Congress comes back to work this week (please feel free to boo!), and, naturally, they plan to do some serious damage under cover of a bill whose title promises the opposite of serious damage, a bill called the First Amendment Defense Act. Of course, it wouldn't "defend the First Amendment" so much as injure other rights, by allowing people to ignore laws against discrimination if it conflicts with their "seriously-held religious beliefs," beliefs which apparently don't include "love thy neighbor." Don't believe the hype that it's hard to figure out exactly where to draw the line here, as if we haven't been drawing that line for over 200 years -- exercising your First Amendment rights does not give you the right to run roughshod over other people's rights under the law. And, frankly, if your religious beliefs compel nothing from you so much as denying gays their rights under the law, maybe you need to find another country. So Americans United for the Separation of Church and State helps you tell your House Rep to reject H.R. 2802 and thus protect good Americans' right to be free from discrimination.
Meanwhile, net neutrality is the law of the land in America right now, but not in Europe -- though EU regulators are crafting net neutrality regulations as we speak. They're fairly strong, as they are in America, but also (as in America) the issue of "zero rating," where telecom corporations offer some internet services for less money (or subject them to fewer pricing restrictions), has become a sticking point. Proposed EU regulations would largely leave it up to local regulators to stop "zero rating" practices, although these practices ultimately mean big telecom corporations will be able to herd their consumers into using the internet services big telecoms prefer, and that wouldn't protect your right to determine where you go on the internet. And this is not a matter you leave up to localities, because doing so would result in less freedom for Europeans, not more freedom. Whether we think there should be an EU or not, we still should make sure it protects the internet freedom of its citizens, so Access Now helps you tell the EU to implement the strongest net neutrality protections possible across its member states.
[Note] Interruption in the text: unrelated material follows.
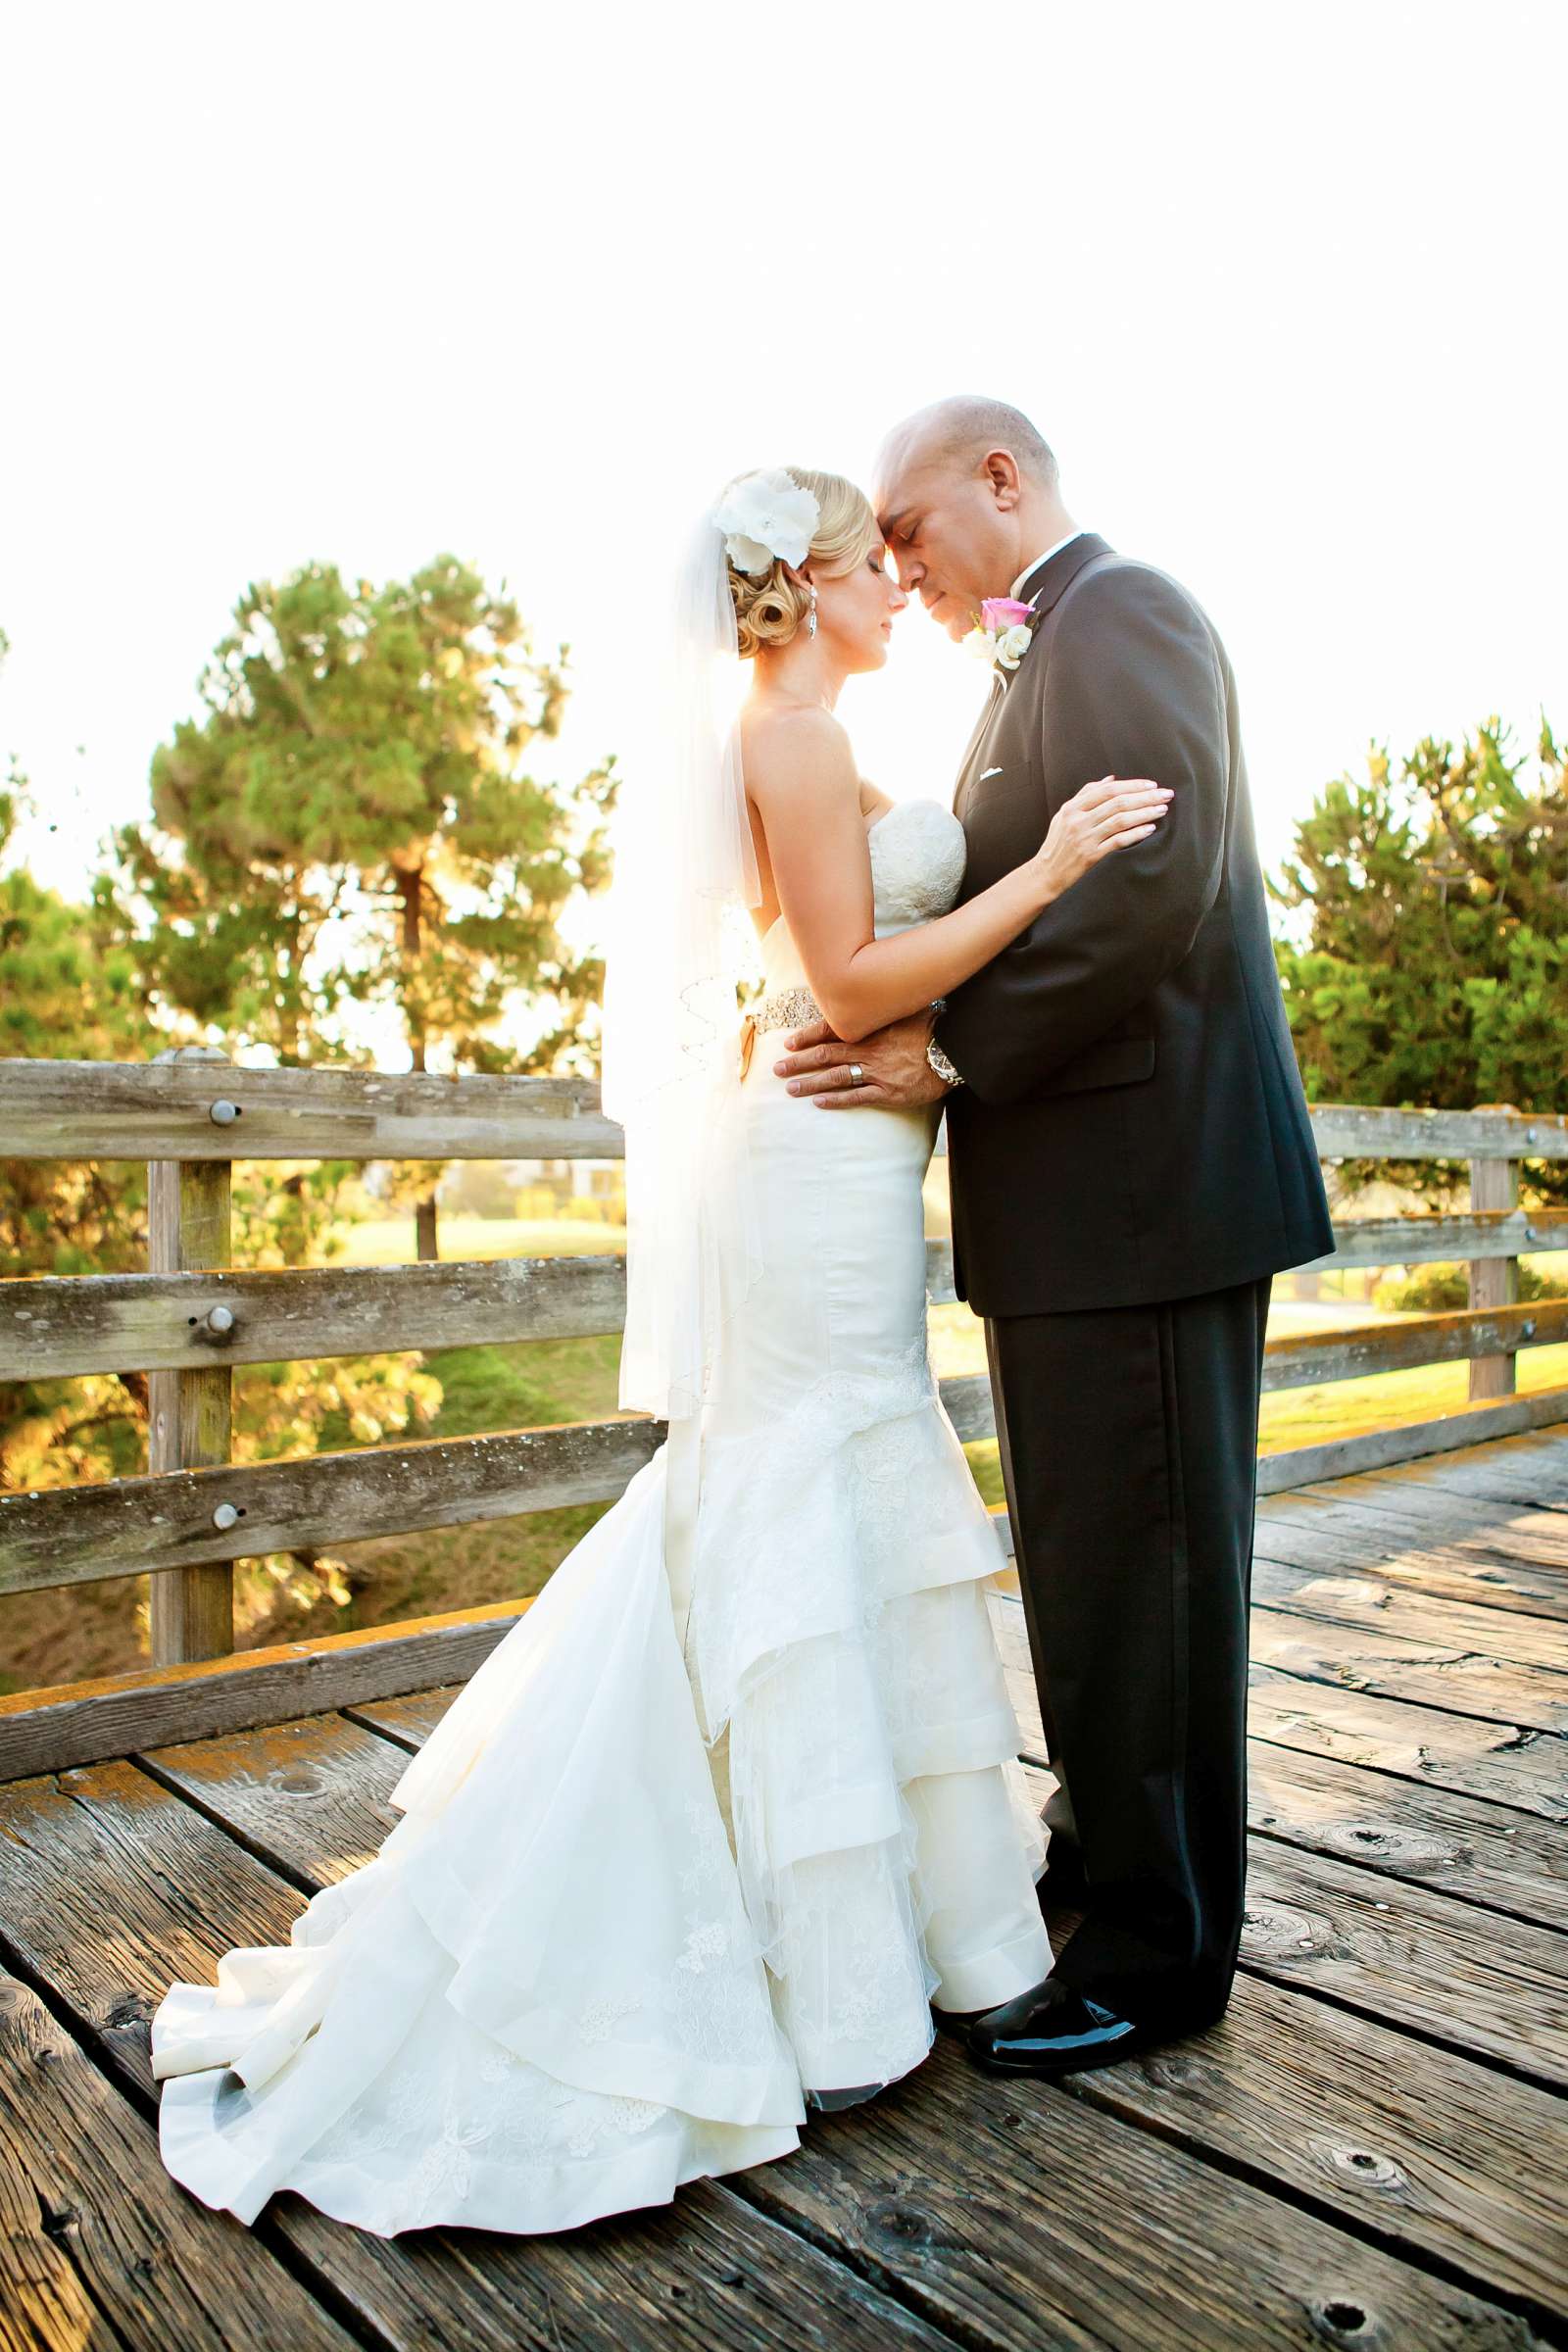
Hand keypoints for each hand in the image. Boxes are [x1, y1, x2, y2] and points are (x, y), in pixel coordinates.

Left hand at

Finally, if you've missed previous opportunities to tell your Congressfolk to pass H.R. 5313, the WATER Act, then Sign for Good still helps you do that. The obvious news hook, of course, is the Flint water crisis, where an unelected "emergency manager," in an effort to save a few bucks, moved Flint off of relatively clean Detroit water and onto polluted Flint River water, and then apparently didn't understand that the chemicals he used to decontaminate the Flint River water would also corrode Flint's ancient lead pipes. But the truth is that plenty of American cities, many of which have hundred-year-old lead water pipes, are on the brink of a similar disaster, and all it takes, apparently, is one "bold" Governor to destroy local democratic processes to achieve that disaster. Really, clean water is not only absolutely essential to everything we try to do as a nation -- for how can a people really be free unless they're free from pollution? -- it's also fairly popular. So, in a sane and healthy civilization, we ought to be able to make opposition to the WATER bill -- which would fund pipe repairs by closing corporate tax loopholes -- politically toxic. So to speak.